WASHINGTON (CN) — As he sparked up his flamethrower and torched a nest of screeching alien bugs, Maine Senate candidate Graham Platner made his case for expanding Americans’ access to public transportation.
“It’s a failure of imagination,” the Democratic Senate hopeful lamented as he called in an orbital napalm strike on a horde of approaching aliens.
Platner on Monday became the latest political figure to tap video games and streamers in an effort to build his political brand, hopping into the bug-stomping multiplayer shooter Helldivers 2 with a pair of Twitch streamers to talk politics and his candidacy for a Senate seat that is a crucial contest for Democrats in the forthcoming midterm elections.
But unlike some other politicos who have picked up a controller in recent months, the 41-year-old oyster farmer and military veteran is well-versed in the gaming arts — just one dimension of his candidacy in which he hopes to buck politics as usual.
“There are people who have been in the system for a long time … they just cannot imagine how we could do this differently,” Platner told Twitch streamers Mychal Jefferson, known as Trihex; and Jackson Bliton, also known as Bajheera, during an hourslong stream Monday night. “The more I interact with it, the more I realize nobody actually knows what’s going on.”

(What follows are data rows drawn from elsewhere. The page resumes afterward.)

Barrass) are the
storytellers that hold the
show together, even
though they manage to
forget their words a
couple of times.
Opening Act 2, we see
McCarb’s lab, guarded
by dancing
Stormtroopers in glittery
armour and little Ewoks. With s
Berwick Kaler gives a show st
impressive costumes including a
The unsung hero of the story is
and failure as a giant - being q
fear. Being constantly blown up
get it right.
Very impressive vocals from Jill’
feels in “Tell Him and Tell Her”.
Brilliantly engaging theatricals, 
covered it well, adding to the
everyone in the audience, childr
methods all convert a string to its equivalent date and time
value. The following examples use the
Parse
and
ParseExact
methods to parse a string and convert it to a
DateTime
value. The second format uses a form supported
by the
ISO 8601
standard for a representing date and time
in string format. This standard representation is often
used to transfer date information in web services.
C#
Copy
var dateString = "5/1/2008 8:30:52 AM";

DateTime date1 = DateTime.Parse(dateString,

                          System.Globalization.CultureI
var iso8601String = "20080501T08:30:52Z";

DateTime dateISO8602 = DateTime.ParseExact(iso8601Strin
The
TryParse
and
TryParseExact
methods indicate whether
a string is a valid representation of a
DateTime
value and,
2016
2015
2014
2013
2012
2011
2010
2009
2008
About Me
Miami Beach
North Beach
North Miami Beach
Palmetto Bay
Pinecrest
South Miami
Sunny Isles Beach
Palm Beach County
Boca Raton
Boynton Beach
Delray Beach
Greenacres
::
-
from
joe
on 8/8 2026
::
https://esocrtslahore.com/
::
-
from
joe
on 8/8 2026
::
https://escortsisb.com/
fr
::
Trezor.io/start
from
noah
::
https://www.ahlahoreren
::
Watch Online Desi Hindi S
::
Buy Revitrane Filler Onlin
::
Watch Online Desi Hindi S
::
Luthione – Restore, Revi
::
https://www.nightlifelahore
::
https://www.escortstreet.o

Political figures, including several prominent Democrats, have turned to gaming in recent months as a method to reach younger audiences. California Governor Gavin Newsom made waves last month when he joined popular streamer ConnorEatsPants for his semi-regular “Fortnite Friday” series and talked serious policy issues while playing the eponymous battle royale shooter — albeit poorly.
As Platner prepared his Starship Troopers-inspired soldier to drop into battle Monday night, he didn’t shy away from discussions about policy. But the Maine Senate candidate, a progressive and staunch critic of establishment Democratic politics, was also eager to make his case for bringing a new perspective to Washington.
“Everybody talks about how there’s this wave going on of people re-engaging with politics, but yeah, of course they are — look at the world we’re living in,” he said. “I’ve had this surreal thing happen these past couple of months, where I just say what I’ve believed for a long time, and a lot of folks are just like, ‘yeah, that seems really good.’”
And Platner critiqued the way the establishment Democratic party has engaged with voters, lumping his would-be colleagues’ brand of politics in with the kind that he said Americans were “sick and tired” of.
“Everything’s been run through a focus group seven times," he said. “It always feels so fake.”
Authenticity appeared to be a central theme for Platner, who at one point during the stream recounted a conversation with a reporter who asked him how his campaign had managed to develop and “authentic sounding” message. “It feels like at this point you answer a question with your opinion and people in the media are like, ‘okay, but what’s the angle?’” he said.
Platner is facing a difficult Democratic primary against former Maine Governor Janet Mills. It’s a contest that was made potentially more arduous in the fall, after old Reddit posts emerged in which the candidate called himself a communist, denigrated police and referred to rural white Americans as “racist and stupid.”
He has since said that some of those posts no longer reflect his current political beliefs.
The Senate hopeful faced another controversy in October, after reports emerged that he had gotten a tattoo while serving as a U.S. Marine, which resembled a symbol associated with the Nazi SS. Platner said that he did not know what the symbol represented at the time and has since gotten the tattoo covered up. But the episode spurred some to question whether he should remain in the race.
During Monday’s stream, Platner did not directly address either of those scandals, but he did appear to nod to some press coverage of his campaign, taking aim at the “pundit, chattering class of D.C.” and comparing it with his home community in Maine, which he framed as more forgiving.
“Every now and again, I have to interact with this other thing that takes itself so seriously and is seemingly so important, because it’s newspaper headlines and TV shows and news outlets, all of that stuff,” said Platner. “But then I walk out of my house, and I talk to my neighbor … and my neighbor still respects me and likes me because we’re friends. And I’m like, oh, yeah, none of that other stuff is real.”
As he and the duo of Twitch streamers traversed an alien landscape, blasting alien bugs and rushing to their extraction shuttle, the conversation oscillated across policy issues — public transit, health care, and broadband internet access.
But Platner also offered his thoughts on building stronger communities outside the traditional boundaries of politics.
“Politics is about power, and power is about people being organized and being able to work together,” said the Senate candidate. “That doesn’t always come from what we think of as politics — that comes from community.”
Maine’s Senate election is a key race for Democrats as they look to take back the upper chamber after the 2026 midterm elections. And it’s still unclear whether Platner would have the necessary support to unseat the incumbent Republican Senator Susan Collins.
In a poll published last week by Democratic political group EMILYs List, Platner trailed Collins by double digits when respondents were read quotes from his previous Reddit posts. But a separate survey predicted that Platner could beat both primary challenger Mills and Collins.
Another poll published Monday by Cygnal showed Collins trailing her potential Democratic challengers among Maine voters.